I recently took part, in the company of Barry Sheerman MP, in a commission on the neuro-diverse community and recruitment. We discovered—I throw this in merely to explain the great diversity—that the neuro-diverse community has tremendous difficulty with big-firm recruitment. It uses a series of online tests that we are bad at. I suspect that nobody else in this Room knew that, although you should have read our commission’s report. The difference is there and although all the other sectors here will have a great degree of difference, it is greater still. Many of the disabilities in the two groups which are to be discussed in the next debate have a great diversity of influence.

I have given the Minister warning of this question, although not much because I probably sent it to the wrong email account. I ask her: is there any evidence that the new approach is working better? I ask because that approach is not one that is reassuring to the huge and diverse disability communities—not “community”. We need to know that there is something working better and that information is getting out there. That is the important bit. Unless the Government can give us that assurance, we are going to have problems because we do not know what is happening.

Also, if your Lordships are looking at this huge, diverse and multifaceted group of things, yes, every disabled person happens to belong to at least one of the other groups in the commission but they will have little turns and changes in emphasis as things are gone through. Everything will be that little bit more complicated and, as my noble friend already said, we need to take some positive action to adopt this. Most bits of that action are actually much easier than people think, certainly with modern technology, but it still has to be taken. Somebody still has to be told that it is their duty to take it and, most of the time, it is my experience that people have to be shown that they can deal with the problem fairly easily.
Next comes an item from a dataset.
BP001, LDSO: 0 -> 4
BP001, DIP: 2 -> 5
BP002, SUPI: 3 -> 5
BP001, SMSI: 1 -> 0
In my professional life—I have to declare an interest here as chairman of Microlink, which deals with disability adaptation—often merely the structural changes in how something is paid for make life easier. For instance, it is often cheaper to do it without referring to somebody else’s budget and putting a central core down, but that is for another day. We need that reassurance that the information is getting through and that there is a central point, which is going down. If we do not have this, we will come back to this subject. We need the reassurance that it works, so is it being tested and, if so, how? What are the results? Make those public and we can move on.